Step Seven: Humbly asked Him to remove our shortcomings.

Next up on my Character Defects List: Judgement.

True story: I’m taking my dog for a walk. He’s clearly got to go number two. We’ve just had pounds of snow dropped everywhere. He won’t go on cement. It must be ground. Each time he ventures onto a front lawn he’s engulfed; the snow hides his tall legs and cools his belly. He jumps out and we keep searching. Finally, he gives in, stops at the end of driveway, backs up to a 5’ pile, and starts the process. His spine is super-arched as he keeps scooting into the drift. He looks like Golem. It’s awkward and embarrassing.

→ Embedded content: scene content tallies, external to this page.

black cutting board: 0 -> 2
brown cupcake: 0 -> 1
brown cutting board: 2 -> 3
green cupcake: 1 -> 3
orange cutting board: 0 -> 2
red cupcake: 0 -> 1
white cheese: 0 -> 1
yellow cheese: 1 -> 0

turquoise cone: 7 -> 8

For me. So I start to tease my own dog. “Look like an idiot,” I say. “Real manly.” I emasculate him. I look aound.

The waste comes out smooshed when it hits the layer of fluffy snow, sinks in and creates a cooling tennis ball. Exactly at hand level. I didn’t have to bend down. It was right there, perfectly sized and shaped for plucking with a plastic baggie. It was the next generation in dog pooping.

See, I did not wait for the play to develop.

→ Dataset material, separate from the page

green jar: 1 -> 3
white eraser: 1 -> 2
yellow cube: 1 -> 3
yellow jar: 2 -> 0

So much judgement goes away, given enough time. In this case, the length of a crap.

Today’s Mission: Wait. Do not predetermine or suppose or “have an idea.” See what happens, and note how often it’s nothing.

One thought on “a lesson from dogsh*t.

  1. It does seem like “wait”, “don’t react”, and “think first”, have been themes (or is it memes) lately.